Lesetext:
- - -

Keine Abos und 8 Abonnenten
Artikel

Feminismus auf Rollschuhen: Die knallharte Faszination des Roller Derby

Es knallt. Zwei Spielerinnen fahren mit voller Geschwindigkeit gegeneinander. Als eine von ihnen zu Boden fällt, geht ein Stöhnen geht durch die Reihen der Zuschauer. Ihr ist nichts passiert. Sie rappelt sich auf und mit einem Pfiff geht es weiter. Es wird geschubst, gedrängelt und geblockt. Und das mit ganzem Körpereinsatz auf Rollschuhen, Knie-, Ellbogen- und Handgelenkschützer, Helm und Mundschutz sind deswegen Vorschrift. Trotzdem: Wer Angst vor blauen Flecken hat, hat beim Roller Derby und den Leipziger Riot Rocketz nichts verloren.

Zwei Teams kämpfen auf der bunt abgeklebten 27 mal 17 Meter langen, ovalen Bahn - dem Track - gegeneinander. Während dem Spiel, Bout genannt, versucht die Jammerin in zweiminütigen Spieleinheiten, den Jams, das gegnerische Team zu überrunden und so Punkte zu sammeln. Gehindert wird sie von den Blockerinnen, die ihr in den Weg fahren und versuchen, sie abzudrängen. Wenn es sein muss, auch mit ganzem Körpereinsatz, zum Beispiel einem Bodycheck. Klingt kompliziert und sieht zunächst auch so aus. Aber nach ein paar Jams hat man die Spielregeln raus.

- - -

Rohdaten:

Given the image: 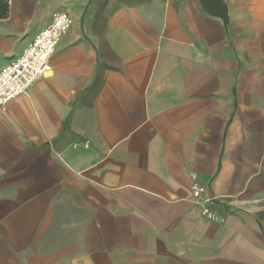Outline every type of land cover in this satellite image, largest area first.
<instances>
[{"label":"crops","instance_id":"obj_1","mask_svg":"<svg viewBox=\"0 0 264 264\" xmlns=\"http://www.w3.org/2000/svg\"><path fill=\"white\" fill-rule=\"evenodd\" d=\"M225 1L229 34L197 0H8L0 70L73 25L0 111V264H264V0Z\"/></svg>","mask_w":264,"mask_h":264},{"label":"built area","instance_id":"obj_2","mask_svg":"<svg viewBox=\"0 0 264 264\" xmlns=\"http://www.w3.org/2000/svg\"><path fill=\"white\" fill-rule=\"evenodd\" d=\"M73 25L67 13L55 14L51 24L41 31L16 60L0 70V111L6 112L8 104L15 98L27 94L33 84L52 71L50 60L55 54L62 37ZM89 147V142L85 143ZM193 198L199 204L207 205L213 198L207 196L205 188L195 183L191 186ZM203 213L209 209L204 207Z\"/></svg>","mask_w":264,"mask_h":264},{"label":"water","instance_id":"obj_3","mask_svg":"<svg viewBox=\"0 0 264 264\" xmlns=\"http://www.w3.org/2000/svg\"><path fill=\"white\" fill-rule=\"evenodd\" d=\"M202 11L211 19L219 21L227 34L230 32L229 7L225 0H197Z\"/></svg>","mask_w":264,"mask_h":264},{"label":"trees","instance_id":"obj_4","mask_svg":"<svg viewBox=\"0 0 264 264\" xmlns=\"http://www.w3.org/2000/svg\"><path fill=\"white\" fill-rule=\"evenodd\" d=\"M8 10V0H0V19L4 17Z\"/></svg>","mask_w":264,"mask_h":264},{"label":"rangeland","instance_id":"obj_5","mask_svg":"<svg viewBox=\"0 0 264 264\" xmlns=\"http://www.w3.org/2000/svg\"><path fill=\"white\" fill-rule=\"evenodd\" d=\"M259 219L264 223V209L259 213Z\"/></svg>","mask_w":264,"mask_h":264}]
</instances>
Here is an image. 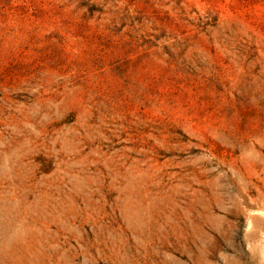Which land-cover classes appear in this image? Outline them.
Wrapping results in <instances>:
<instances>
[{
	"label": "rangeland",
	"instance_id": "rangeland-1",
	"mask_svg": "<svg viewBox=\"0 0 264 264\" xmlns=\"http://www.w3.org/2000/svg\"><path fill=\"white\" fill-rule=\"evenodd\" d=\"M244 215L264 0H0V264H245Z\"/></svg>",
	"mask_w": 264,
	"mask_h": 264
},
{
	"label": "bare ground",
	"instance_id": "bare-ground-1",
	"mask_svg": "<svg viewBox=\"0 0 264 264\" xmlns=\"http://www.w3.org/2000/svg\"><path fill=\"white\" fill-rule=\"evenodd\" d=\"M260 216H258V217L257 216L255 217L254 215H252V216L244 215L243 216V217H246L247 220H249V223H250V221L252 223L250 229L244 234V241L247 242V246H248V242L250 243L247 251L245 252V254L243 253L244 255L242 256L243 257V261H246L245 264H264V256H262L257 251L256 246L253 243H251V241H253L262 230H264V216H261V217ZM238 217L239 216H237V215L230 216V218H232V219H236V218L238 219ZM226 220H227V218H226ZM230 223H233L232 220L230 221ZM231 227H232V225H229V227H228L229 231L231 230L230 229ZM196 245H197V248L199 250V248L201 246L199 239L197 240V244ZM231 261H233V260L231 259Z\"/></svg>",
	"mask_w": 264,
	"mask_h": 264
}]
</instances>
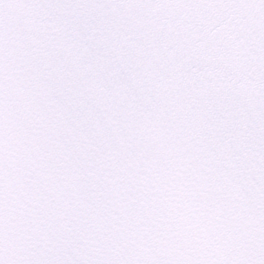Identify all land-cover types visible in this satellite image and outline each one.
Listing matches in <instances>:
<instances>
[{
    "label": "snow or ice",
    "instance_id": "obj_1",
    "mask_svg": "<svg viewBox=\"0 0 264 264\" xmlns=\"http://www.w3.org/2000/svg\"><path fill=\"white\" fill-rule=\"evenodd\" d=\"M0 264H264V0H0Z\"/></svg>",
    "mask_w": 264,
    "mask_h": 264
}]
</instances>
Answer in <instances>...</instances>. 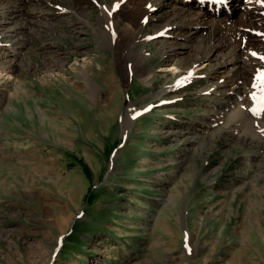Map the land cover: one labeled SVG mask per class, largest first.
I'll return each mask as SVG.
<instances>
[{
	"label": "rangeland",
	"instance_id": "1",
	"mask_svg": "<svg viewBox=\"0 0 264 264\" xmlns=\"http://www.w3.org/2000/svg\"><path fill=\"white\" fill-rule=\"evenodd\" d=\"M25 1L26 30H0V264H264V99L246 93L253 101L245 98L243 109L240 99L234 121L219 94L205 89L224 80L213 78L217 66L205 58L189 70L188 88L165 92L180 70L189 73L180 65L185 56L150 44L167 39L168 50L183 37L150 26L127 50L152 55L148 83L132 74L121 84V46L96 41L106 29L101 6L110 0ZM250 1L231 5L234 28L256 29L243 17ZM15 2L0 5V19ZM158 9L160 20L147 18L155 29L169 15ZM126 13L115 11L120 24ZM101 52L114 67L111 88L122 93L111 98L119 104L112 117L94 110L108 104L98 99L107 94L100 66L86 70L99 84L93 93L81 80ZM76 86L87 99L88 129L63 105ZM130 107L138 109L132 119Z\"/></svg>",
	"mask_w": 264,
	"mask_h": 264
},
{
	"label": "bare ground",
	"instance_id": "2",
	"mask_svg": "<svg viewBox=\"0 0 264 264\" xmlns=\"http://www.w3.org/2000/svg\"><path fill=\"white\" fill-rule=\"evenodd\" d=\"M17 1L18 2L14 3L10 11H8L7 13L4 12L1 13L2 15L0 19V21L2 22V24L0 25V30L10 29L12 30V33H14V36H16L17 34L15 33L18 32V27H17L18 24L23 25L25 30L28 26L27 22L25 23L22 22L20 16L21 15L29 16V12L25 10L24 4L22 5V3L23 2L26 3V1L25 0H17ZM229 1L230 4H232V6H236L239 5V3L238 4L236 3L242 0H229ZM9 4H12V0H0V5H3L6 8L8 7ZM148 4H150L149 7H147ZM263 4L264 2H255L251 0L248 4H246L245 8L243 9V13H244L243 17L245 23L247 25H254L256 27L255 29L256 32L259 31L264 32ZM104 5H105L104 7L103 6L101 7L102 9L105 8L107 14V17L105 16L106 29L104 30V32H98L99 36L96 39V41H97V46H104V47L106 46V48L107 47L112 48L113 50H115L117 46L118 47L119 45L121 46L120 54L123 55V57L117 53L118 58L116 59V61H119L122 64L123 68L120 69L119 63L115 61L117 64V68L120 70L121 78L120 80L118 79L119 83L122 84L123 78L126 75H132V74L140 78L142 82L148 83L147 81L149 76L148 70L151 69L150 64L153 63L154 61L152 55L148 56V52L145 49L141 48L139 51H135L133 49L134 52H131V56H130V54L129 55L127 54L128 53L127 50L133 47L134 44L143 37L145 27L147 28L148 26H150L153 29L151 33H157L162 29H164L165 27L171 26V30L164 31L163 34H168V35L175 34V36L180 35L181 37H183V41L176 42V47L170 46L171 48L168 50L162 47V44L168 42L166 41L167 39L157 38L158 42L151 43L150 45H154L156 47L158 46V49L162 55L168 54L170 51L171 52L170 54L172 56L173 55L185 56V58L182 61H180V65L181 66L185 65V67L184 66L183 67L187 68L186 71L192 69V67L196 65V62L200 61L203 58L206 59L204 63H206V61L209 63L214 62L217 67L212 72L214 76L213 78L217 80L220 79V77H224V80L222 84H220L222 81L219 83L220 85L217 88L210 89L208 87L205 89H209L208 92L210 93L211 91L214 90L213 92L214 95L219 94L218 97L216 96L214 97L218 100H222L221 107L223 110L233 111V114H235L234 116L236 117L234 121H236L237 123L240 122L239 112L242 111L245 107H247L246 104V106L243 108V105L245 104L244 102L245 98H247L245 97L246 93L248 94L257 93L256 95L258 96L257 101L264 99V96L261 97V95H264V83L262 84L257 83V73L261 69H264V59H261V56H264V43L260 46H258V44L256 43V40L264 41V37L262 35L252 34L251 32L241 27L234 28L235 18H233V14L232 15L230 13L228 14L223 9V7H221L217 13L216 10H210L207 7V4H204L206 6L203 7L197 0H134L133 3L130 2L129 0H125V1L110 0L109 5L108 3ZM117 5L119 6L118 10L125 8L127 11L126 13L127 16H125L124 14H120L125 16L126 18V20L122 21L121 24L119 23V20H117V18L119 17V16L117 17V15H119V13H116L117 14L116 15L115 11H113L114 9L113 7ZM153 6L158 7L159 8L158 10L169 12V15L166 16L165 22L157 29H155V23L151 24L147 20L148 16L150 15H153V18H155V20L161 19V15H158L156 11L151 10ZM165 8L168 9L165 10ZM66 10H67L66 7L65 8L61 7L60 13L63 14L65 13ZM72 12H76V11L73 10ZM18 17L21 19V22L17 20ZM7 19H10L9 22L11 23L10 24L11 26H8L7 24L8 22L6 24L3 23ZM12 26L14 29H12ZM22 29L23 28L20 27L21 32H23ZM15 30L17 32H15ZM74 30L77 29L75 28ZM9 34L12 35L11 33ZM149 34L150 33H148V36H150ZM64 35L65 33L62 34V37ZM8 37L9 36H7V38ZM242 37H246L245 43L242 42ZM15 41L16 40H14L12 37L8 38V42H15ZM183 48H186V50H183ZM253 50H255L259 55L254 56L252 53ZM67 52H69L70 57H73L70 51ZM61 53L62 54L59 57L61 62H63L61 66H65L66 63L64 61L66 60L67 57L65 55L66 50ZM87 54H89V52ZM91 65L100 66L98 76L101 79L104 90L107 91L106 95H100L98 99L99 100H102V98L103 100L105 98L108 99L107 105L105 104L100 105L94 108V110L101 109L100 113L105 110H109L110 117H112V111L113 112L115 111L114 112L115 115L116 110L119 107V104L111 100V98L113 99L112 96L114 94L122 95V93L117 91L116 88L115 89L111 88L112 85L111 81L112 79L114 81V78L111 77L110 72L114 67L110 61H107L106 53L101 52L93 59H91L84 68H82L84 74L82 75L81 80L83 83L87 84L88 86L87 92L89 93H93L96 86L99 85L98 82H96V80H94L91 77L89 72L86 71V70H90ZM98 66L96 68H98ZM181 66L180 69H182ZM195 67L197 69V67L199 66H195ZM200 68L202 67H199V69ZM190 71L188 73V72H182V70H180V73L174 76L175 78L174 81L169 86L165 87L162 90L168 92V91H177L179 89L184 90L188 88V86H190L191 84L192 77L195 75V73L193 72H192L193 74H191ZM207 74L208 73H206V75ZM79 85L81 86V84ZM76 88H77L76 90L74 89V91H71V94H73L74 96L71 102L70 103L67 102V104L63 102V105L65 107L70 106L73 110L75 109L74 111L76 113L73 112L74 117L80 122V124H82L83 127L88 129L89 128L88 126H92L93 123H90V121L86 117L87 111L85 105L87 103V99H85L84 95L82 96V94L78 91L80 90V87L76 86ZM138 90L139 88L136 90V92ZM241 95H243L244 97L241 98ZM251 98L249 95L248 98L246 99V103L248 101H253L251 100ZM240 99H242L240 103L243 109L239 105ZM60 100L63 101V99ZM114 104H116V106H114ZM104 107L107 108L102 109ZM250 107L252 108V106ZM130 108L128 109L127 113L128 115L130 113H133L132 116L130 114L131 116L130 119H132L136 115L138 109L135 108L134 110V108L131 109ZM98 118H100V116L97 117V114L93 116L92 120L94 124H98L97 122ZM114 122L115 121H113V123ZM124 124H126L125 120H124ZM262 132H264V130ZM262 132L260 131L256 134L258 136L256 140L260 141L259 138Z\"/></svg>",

- - -

Aufgabenstellung A:
Wie heißen im Text über Roller Derby die zweiminütigen Spieleinheiten?
Aufgabenstellung B:
Greif den Text über Roller Derby nach seinem letzten Satz auf und schreib ihn weiter.

Lösung A:
Sie heißen Jams.

Lösung B:
Mehr lesen: "Das ist nur was für starke Männer" - Fotos von der Pole-Dance-Weltmeisterschaft

Der Vollkontaktsport, entwickelt im Chicago der 1930er Jahre vom Sportjournalisten Leo A. Seltzer, erlebte seine erste Hochphase in den 1970ern - als eine Art Wrestling auf Rollschuhen, mit aufwendigen Kostümierungen samt Glitzer und Netzstrumpfhosen, Gesichtsbemalung und plakativen Kampfnamen. In den 90ern waren es dann insbesondere die Frauen der dritten Feminismuswelle, die sich für den Mannschaftssport begeistern konnten. Seitdem hat sich vor allem optisch einiges verändert: weniger Verkleidung, mehr vollwertiger sportlicher Wettkampf. Geblieben sind die Kampfnamen wie Anne Headaway, Willie Vanilli, Hans-A-Blast und Shrimpy Bling Bling. Und eine Gemeinschaft von Frauen, die gemeinsam durch Dick und Dünn geht.

Shrimpy Bling Bling heißt mit bürgerlichem Namen Lisa Selbmann. Für ihr Medizinstudium ist die 23-Jährige vor vier Jahren nach Leipzig gezogen und von Anfang an bei dem Leipziger Roller Derby Team Riot Rocketz dabei. Die Begeisterung für den ungewöhnlichen Sport hat sie aus dem Film Whip it. In dem hat die Außenseiterin Bliss (Ellen Page) die Schnauze voll von Schönheitswettbewerben, hübschen Kleidern und Hochsteckfrisuren, haut von zu Hause ab und schließt sich einem Roller Derby Team an.

Bis Selbmann zum ersten Mal einen Bout mitgefahren ist, vergeht ein Jahr. In dieser Zeit musste sie erstmal lernen, sich auf den Rollschuhen zu bewegen. Seither ist sie - ebenso wie ihr Filmvorbild Bliss - stärker, schneller und selbstsicherer geworden. Auch ihr Körperbild hat sich verändert. "Wenn man jünger ist, dann hat man oft Probleme mit seinem Körper. Jetzt sehe ich meinen Körper weniger als Objekt, das nur schön aussehen will, sondern sehe, was ich damit machen kann", erzählt Selbmann. "Wenn meine Hüften größer werden, dann finde ich das gut, weil das bedeutet, dass ich damit besser Leute umwerfen kann."

Bei dem Sport geht es nicht um Fitness und Leistung, sondern um Spaß und Akzeptanz. Frauen jeder Größe, Form und Gewichtsklasse können zusammen spielen. Diskriminierung hat bei Roller Derby keinen Platz.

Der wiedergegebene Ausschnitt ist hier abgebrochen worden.